● PROBLEM REQUIREMENTS
Tally up the lines in the following entries where the string "Flytende" appears, and answer with the number alone.

━━━━━ SUPPLIED DATA ━━━━━

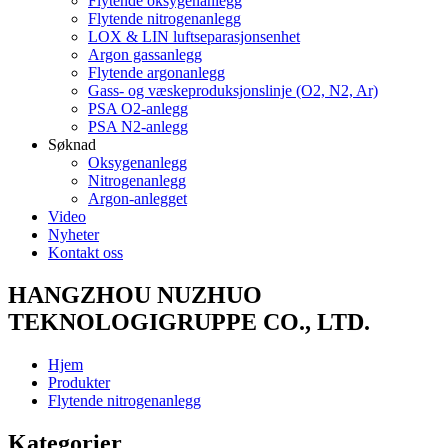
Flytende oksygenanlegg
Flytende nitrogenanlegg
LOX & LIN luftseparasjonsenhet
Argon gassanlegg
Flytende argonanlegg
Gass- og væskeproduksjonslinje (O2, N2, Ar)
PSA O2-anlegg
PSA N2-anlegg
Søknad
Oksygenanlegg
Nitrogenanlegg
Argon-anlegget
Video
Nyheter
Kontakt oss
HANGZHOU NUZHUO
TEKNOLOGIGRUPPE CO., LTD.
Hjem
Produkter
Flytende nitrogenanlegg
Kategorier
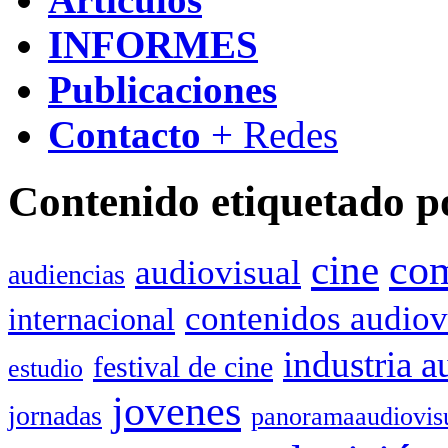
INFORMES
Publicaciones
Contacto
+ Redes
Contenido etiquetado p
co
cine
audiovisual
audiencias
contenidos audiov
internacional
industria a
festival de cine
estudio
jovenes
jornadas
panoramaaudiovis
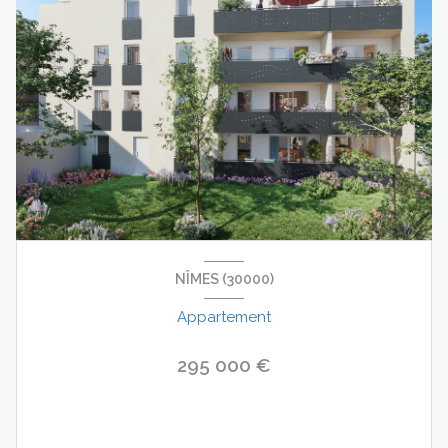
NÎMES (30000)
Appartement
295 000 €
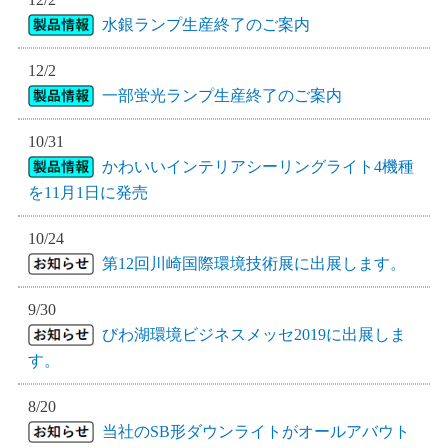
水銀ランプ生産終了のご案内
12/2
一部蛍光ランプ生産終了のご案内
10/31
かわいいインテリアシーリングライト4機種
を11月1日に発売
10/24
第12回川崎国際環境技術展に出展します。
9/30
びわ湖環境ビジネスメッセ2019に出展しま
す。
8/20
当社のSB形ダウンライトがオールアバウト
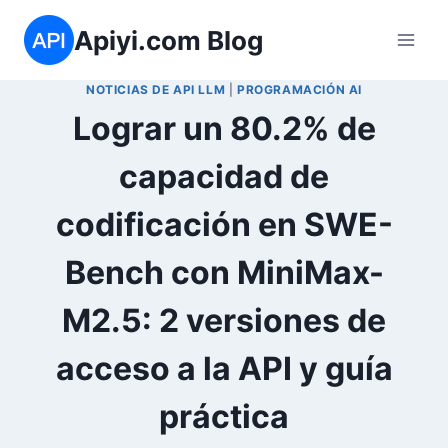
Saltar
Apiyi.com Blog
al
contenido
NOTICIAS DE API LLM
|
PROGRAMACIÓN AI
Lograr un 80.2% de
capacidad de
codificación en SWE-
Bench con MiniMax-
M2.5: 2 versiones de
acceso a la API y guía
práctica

━━━━━

● EXERCISE OUTPUT
4